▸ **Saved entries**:
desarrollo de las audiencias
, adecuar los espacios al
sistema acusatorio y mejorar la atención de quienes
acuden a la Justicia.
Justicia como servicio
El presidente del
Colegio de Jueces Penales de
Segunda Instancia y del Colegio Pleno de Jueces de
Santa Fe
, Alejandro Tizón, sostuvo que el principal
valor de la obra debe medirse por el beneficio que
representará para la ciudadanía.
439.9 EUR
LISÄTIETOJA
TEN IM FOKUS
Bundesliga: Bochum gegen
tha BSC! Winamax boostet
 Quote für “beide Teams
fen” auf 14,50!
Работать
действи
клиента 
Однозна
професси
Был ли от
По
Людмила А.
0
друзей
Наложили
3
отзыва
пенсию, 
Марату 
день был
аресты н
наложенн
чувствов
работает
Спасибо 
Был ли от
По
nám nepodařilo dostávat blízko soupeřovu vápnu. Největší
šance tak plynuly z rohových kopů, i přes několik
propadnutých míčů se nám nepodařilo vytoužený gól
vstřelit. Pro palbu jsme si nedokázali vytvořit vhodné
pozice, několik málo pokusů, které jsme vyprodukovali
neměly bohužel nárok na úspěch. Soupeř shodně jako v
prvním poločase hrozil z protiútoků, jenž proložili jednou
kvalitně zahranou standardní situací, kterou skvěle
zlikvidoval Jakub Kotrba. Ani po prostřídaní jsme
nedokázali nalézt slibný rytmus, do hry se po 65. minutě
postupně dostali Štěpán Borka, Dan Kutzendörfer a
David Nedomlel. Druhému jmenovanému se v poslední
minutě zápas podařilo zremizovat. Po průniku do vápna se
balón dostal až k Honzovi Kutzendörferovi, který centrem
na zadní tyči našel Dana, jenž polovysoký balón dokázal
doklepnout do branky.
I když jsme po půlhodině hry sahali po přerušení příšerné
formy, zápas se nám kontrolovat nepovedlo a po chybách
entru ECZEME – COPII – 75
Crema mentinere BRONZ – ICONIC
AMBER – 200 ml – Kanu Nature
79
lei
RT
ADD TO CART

▸ **Task prompt**:
Copy every record exactly as presented.

▸ **Task output**:
desarrollo de las audiencias
, adecuar los espacios al
sistema acusatorio y mejorar la atención de quienes
acuden a la Justicia.
Justicia como servicio
El presidente del
Colegio de Jueces Penales de
Segunda Instancia y del Colegio Pleno de Jueces de
Santa Fe
, Alejandro Tizón, sostuvo que el principal
valor de la obra debe medirse por el beneficio que
representará para la ciudadanía.
439.9 EUR
LISÄTIETOJA
TEN IM FOKUS
Bundesliga: Bochum gegen
tha BSC! Winamax boostet
 Quote für “beide Teams
fen” auf 14,50!
Работать
действи
клиента 
Однозна
професси
Был ли от
По
Людмила А.
0
друзей
Наложили
3
отзыва
пенсию, 
Марату 
день был
аресты н
наложенн
чувствов
работает
Спасибо 
Был ли от
По
nám nepodařilo dostávat blízko soupeřovu vápnu. Největší
šance tak plynuly z rohových kopů, i přes několik
propadnutých míčů se nám nepodařilo vytoužený gól
vstřelit. Pro palbu jsme si nedokázali vytvořit vhodné
pozice, několik málo pokusů, které jsme vyprodukovali
neměly bohužel nárok na úspěch. Soupeř shodně jako v
prvním poločase hrozil z protiútoků, jenž proložili jednou
kvalitně zahranou standardní situací, kterou skvěle
zlikvidoval Jakub Kotrba. Ani po prostřídaní jsme
nedokázali nalézt slibný rytmus, do hry se po 65. minutě
postupně dostali Štěpán Borka, Dan Kutzendörfer a
David Nedomlel. Druhému jmenovanému se v poslední
minutě zápas podařilo zremizovat. Po průniku do vápna se
balón dostal až k Honzovi Kutzendörferovi, který centrem
na zadní tyči našel Dana, jenž polovysoký balón dokázal
doklepnout do branky.
I když jsme po půlhodině hry sahali po přerušení příšerné
formy, zápas se nám kontrolovat nepovedlo a po chybách
entru ECZEME – COPII – 75
Crema mentinere BRONZ – ICONIC
AMBER – 200 ml – Kanu Nature
79
lei
RT
ADD TO CART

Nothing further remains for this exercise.